__Provided passage__:
"""

Editorials
[Editorial] ‘The Collector’ Just Turned 10 Years Old and I Just Watched It for the Very First Time
It’s a fun/odd experiment to watch a film for the first time in order to celebrate its 10th anniversary. Unlike audiences who went in cold in 2009, I went into my first time watch knowing the critical and audience reception, its connection to a pre-existing franchise and, most importantly, the fact that it is the first film in a trilogy.
This is my experience with The Collector, the 2009 double home invasion that was followed by 2012’s The Collection and a currently unscheduled third entry in the franchise entitled The Collected.
Production History: The Collector was co-written by Marcus Dunstan and Patrick Melton and directed by the former. The pair previously collaborated on Saw IV & V, as well as the first and the third entries of the Project Greenlight series, Feast. The influence of the Saw franchise, and the fact that The Collector was originally pitched as a Jigsaw prequel, is readily evident in the finished film, which bears many of the same visual and narrative tropes. A focus on grisly traps, the use of blue and green colour filters, slow motion action sequences and close-ups of bodily injuries abound.
Plot: The film follows Arkin (Josh Stewart), a handyman who works for the Chase family, but is also secretly planning to rob them in order to pay off a bookie who is threatening his wife and daughter. When Arkin sneaks into the Chase mansion the weekend that they are meant to be away, he discovers that the house is filled with a variety of lethal booby traps set out by a homicidal maniac called The Collector (Juan Fernández), named after his proclivity for keeping a single family member alive.

"""

__Tasks to perform__:
A) Retype the entries from their first line through the line holding "family: Primulaceae", inclusive.
B) Write the next part of the editorial on The Collector, picking up after its last sentence.
The editorial on The Collector and the entries are unrelated material.

__Raw records__:
"""

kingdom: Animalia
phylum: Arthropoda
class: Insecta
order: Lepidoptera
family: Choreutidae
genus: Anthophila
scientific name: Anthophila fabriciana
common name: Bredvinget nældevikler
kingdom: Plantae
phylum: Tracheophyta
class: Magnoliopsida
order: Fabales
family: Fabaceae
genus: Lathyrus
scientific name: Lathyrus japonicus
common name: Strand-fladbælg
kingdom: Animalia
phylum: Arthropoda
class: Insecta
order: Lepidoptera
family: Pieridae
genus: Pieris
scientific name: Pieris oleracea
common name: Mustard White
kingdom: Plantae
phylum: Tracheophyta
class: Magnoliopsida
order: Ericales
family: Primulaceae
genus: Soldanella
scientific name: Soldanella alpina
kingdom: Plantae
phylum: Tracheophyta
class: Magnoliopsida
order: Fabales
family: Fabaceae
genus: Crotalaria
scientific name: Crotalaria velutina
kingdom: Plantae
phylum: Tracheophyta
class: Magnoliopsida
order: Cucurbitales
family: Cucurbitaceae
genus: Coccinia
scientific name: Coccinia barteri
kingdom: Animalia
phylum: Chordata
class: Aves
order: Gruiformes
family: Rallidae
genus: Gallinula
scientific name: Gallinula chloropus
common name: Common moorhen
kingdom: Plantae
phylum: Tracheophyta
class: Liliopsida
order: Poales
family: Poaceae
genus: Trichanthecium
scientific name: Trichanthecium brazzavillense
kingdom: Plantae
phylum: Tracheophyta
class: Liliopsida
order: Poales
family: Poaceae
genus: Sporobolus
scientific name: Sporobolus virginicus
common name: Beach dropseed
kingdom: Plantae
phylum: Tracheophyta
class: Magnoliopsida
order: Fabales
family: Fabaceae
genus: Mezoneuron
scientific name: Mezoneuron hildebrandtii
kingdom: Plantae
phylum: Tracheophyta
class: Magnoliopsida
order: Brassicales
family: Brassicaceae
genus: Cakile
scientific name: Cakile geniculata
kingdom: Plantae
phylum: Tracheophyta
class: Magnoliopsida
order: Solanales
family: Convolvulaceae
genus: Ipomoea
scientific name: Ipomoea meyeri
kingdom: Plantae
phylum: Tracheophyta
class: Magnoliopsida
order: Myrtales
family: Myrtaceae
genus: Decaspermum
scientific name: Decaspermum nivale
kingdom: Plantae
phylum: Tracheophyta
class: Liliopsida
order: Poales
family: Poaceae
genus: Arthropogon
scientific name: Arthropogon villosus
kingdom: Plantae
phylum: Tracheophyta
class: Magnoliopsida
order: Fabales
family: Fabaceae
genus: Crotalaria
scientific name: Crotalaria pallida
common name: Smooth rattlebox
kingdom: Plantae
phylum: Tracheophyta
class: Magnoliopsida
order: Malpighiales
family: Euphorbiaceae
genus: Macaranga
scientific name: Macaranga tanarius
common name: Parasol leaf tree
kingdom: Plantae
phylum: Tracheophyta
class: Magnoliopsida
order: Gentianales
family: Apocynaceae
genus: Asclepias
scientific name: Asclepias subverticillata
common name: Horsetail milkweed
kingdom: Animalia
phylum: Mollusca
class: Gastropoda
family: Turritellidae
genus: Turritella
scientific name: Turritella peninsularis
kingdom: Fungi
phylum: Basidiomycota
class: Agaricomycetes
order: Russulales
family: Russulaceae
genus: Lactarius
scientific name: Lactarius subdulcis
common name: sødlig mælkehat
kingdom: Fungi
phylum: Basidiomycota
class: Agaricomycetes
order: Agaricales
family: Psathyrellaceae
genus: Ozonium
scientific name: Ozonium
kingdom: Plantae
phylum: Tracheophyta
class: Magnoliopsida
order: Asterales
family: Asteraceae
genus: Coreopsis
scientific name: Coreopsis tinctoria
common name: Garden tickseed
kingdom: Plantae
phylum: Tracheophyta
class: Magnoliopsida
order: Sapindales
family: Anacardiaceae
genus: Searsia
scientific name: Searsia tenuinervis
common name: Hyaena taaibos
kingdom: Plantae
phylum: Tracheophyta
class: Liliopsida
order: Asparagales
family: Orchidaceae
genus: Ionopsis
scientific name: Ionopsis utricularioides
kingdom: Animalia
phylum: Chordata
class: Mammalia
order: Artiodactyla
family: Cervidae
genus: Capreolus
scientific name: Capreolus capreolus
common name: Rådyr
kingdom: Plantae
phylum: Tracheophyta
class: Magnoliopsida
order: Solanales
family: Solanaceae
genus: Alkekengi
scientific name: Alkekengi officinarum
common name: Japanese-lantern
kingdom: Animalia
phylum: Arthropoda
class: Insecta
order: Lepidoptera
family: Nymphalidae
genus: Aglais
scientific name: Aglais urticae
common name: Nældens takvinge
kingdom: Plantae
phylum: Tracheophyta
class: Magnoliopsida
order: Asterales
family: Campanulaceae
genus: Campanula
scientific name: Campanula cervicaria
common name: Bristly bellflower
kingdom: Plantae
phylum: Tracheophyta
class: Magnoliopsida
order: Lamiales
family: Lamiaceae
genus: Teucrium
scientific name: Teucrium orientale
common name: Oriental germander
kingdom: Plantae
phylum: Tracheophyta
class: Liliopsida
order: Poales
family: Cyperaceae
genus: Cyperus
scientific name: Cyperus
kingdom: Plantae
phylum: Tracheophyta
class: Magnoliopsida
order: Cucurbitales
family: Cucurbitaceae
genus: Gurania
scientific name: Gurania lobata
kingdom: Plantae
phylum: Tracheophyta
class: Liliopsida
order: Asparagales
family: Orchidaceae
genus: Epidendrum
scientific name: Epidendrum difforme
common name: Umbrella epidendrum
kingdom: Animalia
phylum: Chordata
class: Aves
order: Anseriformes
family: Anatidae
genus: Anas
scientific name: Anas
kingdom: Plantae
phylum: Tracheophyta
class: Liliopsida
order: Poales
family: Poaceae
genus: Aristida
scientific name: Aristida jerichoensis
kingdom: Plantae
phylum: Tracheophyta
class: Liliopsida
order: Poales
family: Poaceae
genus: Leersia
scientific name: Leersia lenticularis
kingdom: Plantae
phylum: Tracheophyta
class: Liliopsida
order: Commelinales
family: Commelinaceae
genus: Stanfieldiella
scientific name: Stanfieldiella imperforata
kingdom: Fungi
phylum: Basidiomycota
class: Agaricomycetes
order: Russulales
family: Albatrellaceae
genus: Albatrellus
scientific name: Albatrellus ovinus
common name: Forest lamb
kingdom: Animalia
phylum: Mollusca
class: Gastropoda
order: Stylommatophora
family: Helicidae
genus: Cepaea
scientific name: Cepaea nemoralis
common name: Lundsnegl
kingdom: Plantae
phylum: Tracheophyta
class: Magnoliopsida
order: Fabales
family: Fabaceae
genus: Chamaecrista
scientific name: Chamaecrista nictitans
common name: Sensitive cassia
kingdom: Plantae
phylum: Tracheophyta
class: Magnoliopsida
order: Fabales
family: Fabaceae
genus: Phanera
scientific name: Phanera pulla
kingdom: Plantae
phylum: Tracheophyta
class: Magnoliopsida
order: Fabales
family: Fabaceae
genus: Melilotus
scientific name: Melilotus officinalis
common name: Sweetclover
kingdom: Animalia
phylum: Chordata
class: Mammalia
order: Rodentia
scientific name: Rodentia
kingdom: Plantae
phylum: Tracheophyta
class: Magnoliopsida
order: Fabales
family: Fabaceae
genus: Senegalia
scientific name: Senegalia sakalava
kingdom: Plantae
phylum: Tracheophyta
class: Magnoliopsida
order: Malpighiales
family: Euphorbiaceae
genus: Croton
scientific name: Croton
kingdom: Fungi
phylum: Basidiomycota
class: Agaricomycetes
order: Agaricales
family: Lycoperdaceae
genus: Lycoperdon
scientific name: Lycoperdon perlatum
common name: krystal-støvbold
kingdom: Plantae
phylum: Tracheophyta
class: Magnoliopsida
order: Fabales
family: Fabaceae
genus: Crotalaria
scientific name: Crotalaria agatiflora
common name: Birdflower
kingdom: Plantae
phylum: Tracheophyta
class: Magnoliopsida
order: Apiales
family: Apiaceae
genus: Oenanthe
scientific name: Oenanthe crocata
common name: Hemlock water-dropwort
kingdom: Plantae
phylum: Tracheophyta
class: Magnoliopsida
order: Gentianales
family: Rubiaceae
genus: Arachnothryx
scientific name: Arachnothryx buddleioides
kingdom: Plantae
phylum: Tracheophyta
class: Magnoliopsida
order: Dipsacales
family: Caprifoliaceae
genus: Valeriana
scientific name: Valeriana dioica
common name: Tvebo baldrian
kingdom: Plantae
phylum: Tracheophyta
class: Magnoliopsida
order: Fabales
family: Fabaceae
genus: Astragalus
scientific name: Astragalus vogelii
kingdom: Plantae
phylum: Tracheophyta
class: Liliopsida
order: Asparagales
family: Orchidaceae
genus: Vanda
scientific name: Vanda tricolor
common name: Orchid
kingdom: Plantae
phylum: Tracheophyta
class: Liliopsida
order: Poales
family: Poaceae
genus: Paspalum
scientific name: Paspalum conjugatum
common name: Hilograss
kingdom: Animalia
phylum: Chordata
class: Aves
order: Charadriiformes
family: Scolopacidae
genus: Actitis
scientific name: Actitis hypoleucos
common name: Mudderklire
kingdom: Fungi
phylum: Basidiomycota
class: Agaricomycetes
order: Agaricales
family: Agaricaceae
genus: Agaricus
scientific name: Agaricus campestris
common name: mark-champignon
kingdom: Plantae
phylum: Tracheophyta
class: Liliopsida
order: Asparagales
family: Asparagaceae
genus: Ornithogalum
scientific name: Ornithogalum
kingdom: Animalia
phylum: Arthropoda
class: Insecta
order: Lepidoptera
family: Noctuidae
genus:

"""

__Answer set__:
A)
kingdom: Animalia
phylum: Arthropoda
class: Insecta
order: Lepidoptera
family: Choreutidae
genus: Anthophila
scientific name: Anthophila fabriciana
common name: Bredvinget nældevikler
kingdom: Plantae
phylum: Tracheophyta
class: Magnoliopsida
order: Fabales
family: Fabaceae
genus: Lathyrus
scientific name: Lathyrus japonicus
common name: Strand-fladbælg
kingdom: Animalia
phylum: Arthropoda
class: Insecta
order: Lepidoptera
family: Pieridae
genus: Pieris
scientific name: Pieris oleracea
common name: Mustard White
kingdom: Plantae
phylum: Tracheophyta
class: Magnoliopsida
order: Ericales
family: Primulaceae

B)
Characters: While the entire Chase family is at The Collector’s mercy, the reality is that only Arkin and Hannah (Karley Scott Collins) truly receive any substantial screen time. Arkin is a good audience proxy; Stewart has an everyman feel to him, particularly the fact that he’s not an action superhero and he makes more than a few mistakes, including a painful hand injury early in the film.
Despite these relatable qualities, however, due to the premise of the film, Arkin is by himself for the majority of the film and he must remain silent in order to avoid drawing The Collector’s attention. This means that the audience knows him primarily through his early interactions with the Chase family and the fact that he has a family in peril (a plot point that is hilariously unimportant considering the cliffhanger ending). Arkin has a bit of back story, but at the end of the day, he is a fairly one-dimensional character.
Then there is Hannah, the Chase family’s youngest daughter. Even when she becomes embroiled in the conflict, Hannah is little more than an object for Arkin to protect. She exists primarily to remind Arkin of his own daughter and to keep him in the house for the third act.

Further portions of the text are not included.